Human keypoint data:
★ ★ ★ ★

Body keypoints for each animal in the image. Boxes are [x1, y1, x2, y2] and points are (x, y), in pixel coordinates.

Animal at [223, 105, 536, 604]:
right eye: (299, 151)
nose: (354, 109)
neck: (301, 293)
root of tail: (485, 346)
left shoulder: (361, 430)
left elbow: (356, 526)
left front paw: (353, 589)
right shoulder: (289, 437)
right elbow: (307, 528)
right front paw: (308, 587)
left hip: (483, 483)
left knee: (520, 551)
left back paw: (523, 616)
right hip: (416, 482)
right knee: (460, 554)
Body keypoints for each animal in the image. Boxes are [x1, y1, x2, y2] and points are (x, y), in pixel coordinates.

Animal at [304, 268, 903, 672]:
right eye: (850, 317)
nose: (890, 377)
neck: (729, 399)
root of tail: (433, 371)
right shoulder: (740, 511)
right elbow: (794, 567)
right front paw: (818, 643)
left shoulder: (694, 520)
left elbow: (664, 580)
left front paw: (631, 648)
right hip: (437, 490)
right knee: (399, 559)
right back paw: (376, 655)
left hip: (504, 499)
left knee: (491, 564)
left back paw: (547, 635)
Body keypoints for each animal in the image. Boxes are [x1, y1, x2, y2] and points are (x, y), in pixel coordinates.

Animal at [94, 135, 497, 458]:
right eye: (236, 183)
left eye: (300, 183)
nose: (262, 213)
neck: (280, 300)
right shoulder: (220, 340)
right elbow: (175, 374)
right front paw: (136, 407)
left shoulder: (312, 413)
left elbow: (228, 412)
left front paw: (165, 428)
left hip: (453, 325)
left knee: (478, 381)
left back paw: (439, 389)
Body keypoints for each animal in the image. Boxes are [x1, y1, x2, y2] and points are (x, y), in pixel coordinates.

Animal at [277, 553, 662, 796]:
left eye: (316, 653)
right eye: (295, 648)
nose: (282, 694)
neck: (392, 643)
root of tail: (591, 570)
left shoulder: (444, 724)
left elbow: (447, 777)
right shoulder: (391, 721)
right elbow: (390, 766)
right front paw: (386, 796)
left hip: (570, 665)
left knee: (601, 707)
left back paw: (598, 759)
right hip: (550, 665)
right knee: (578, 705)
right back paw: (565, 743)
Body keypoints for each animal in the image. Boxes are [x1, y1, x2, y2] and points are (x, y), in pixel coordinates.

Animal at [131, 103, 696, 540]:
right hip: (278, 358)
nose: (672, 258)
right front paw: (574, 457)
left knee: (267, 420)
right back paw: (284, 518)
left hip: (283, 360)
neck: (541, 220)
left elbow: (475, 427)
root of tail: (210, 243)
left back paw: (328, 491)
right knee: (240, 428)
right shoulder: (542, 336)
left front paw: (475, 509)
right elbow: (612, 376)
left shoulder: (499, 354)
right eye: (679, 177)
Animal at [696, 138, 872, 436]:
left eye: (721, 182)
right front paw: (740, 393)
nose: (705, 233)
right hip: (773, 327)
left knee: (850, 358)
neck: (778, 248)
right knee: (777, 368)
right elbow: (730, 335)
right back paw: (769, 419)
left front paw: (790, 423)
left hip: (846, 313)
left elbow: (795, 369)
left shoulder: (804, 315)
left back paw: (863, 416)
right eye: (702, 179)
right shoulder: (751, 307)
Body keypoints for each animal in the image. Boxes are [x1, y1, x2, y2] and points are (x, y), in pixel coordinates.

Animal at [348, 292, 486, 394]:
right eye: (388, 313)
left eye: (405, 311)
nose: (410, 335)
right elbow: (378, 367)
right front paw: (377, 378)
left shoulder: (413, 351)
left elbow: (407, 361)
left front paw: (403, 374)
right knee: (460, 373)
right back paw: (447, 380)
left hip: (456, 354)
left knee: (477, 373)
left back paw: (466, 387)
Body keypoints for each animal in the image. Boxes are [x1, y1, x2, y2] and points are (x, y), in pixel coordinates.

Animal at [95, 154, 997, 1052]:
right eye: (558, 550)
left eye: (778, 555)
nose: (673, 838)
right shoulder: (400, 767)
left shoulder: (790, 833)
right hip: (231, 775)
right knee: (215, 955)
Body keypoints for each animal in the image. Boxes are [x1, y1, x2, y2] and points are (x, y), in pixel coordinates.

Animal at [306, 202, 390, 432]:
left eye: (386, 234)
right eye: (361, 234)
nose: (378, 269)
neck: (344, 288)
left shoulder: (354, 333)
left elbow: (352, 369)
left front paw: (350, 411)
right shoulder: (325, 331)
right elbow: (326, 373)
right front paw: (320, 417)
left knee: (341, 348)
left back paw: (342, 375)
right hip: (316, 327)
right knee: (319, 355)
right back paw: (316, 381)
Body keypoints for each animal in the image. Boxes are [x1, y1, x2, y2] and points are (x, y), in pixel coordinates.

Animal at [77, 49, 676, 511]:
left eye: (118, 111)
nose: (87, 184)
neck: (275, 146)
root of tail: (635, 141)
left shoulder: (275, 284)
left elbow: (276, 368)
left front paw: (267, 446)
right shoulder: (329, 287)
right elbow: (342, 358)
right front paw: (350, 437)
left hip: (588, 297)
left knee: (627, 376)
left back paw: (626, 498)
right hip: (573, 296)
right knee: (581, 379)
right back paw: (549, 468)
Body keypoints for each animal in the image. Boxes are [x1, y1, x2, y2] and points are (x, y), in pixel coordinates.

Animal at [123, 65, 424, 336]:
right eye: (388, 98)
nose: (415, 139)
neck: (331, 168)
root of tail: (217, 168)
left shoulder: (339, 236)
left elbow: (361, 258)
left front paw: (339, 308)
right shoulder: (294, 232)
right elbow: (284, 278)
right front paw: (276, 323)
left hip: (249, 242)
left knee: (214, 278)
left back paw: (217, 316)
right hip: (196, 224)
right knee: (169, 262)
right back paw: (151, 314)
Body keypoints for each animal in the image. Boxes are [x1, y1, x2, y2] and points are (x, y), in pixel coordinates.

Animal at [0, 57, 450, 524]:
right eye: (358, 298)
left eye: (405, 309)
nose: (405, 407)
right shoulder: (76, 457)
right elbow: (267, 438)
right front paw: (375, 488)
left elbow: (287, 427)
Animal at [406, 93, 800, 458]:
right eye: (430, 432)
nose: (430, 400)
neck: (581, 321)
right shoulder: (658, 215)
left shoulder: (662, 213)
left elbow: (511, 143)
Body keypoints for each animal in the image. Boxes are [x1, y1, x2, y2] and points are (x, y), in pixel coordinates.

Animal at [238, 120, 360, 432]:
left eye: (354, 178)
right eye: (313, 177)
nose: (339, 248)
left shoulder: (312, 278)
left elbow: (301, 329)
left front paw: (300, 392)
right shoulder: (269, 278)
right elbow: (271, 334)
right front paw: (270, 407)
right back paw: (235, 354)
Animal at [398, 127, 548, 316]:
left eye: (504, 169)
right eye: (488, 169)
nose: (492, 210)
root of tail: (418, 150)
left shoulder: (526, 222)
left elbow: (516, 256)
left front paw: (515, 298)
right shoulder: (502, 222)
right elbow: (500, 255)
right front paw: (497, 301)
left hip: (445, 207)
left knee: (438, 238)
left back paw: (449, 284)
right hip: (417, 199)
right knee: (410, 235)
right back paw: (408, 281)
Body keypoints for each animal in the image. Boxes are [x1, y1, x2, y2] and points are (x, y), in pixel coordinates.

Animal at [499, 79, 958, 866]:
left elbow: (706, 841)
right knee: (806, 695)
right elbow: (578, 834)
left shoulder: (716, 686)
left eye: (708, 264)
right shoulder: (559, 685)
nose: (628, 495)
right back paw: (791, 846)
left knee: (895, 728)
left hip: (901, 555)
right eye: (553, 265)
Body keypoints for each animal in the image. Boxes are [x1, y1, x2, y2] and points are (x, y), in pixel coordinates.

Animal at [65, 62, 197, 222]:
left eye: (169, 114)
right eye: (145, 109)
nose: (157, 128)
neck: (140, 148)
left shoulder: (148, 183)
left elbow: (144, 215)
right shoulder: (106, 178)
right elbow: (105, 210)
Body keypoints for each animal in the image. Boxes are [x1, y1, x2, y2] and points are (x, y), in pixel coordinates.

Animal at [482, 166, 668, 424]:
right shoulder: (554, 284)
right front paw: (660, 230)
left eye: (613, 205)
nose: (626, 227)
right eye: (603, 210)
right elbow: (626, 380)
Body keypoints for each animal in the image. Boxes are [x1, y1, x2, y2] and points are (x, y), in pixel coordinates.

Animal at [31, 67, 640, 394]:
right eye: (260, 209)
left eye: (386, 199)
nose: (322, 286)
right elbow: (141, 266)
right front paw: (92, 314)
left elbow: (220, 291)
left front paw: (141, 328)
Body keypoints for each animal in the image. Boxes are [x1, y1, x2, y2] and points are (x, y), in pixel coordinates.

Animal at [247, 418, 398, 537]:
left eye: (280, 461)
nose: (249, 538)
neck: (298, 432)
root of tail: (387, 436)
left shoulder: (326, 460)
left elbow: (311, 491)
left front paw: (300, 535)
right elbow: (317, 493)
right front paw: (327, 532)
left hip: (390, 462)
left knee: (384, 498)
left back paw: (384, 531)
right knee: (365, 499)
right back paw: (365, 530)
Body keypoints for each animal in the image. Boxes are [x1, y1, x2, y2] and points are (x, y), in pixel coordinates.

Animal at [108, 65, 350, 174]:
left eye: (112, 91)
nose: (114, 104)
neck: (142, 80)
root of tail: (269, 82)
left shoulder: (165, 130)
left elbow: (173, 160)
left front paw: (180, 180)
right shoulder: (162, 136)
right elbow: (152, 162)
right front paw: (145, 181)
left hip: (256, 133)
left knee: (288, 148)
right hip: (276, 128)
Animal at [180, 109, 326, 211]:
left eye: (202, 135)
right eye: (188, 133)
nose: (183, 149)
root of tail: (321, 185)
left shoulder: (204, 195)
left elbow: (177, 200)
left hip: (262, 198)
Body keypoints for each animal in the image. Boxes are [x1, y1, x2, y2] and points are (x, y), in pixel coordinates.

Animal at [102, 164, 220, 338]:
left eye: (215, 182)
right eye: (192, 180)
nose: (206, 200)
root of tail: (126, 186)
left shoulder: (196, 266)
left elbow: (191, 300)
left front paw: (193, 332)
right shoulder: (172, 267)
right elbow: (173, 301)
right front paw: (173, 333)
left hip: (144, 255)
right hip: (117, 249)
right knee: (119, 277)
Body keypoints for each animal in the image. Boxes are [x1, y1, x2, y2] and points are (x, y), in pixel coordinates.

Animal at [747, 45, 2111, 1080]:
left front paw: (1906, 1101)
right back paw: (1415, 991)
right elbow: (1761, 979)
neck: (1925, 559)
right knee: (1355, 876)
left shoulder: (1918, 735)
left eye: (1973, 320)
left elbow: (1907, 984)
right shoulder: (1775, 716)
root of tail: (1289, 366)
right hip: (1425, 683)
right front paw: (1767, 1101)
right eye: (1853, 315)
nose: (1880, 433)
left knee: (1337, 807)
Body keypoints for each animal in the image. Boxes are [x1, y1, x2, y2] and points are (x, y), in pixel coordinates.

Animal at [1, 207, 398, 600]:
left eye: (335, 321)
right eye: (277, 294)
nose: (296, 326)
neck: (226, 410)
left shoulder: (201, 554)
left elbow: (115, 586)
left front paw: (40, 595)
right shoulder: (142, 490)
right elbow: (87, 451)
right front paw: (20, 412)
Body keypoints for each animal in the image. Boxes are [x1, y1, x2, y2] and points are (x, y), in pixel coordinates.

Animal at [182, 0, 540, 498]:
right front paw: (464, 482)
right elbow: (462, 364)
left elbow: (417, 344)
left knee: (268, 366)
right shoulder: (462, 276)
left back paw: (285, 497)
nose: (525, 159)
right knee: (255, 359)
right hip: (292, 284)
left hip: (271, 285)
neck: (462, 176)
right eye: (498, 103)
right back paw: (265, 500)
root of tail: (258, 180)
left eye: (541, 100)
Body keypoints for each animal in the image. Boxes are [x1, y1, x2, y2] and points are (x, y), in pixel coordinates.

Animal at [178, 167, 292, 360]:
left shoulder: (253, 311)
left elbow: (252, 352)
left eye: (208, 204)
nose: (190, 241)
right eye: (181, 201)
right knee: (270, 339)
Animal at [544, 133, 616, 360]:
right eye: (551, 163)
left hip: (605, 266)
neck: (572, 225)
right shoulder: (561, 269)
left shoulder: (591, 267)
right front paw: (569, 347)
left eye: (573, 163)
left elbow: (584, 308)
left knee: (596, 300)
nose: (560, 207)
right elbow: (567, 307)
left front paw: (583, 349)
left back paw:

★ ★ ★ ★

What is expected:
Given the records above, restate word for word only the lines starting at the one with "left shoulder: (196, 266)" and ending at the one with "right shoulder: (1775, 716)".

Task solution:
left shoulder: (196, 266)
left elbow: (191, 300)
left front paw: (193, 332)
right shoulder: (172, 267)
right elbow: (173, 301)
right front paw: (173, 333)
left hip: (144, 255)
right hip: (117, 249)
right knee: (119, 277)
Body keypoints for each animal in the image. Boxes are [x1, y1, x2, y2] and points are (x, y), in pixel coordinates.

Animal at [747, 45, 2111, 1080]:
left front paw: (1906, 1101)
right back paw: (1415, 991)
right elbow: (1761, 979)
neck: (1925, 559)
right knee: (1355, 876)
left shoulder: (1918, 735)
left eye: (1973, 320)
left elbow: (1907, 984)
right shoulder: (1775, 716)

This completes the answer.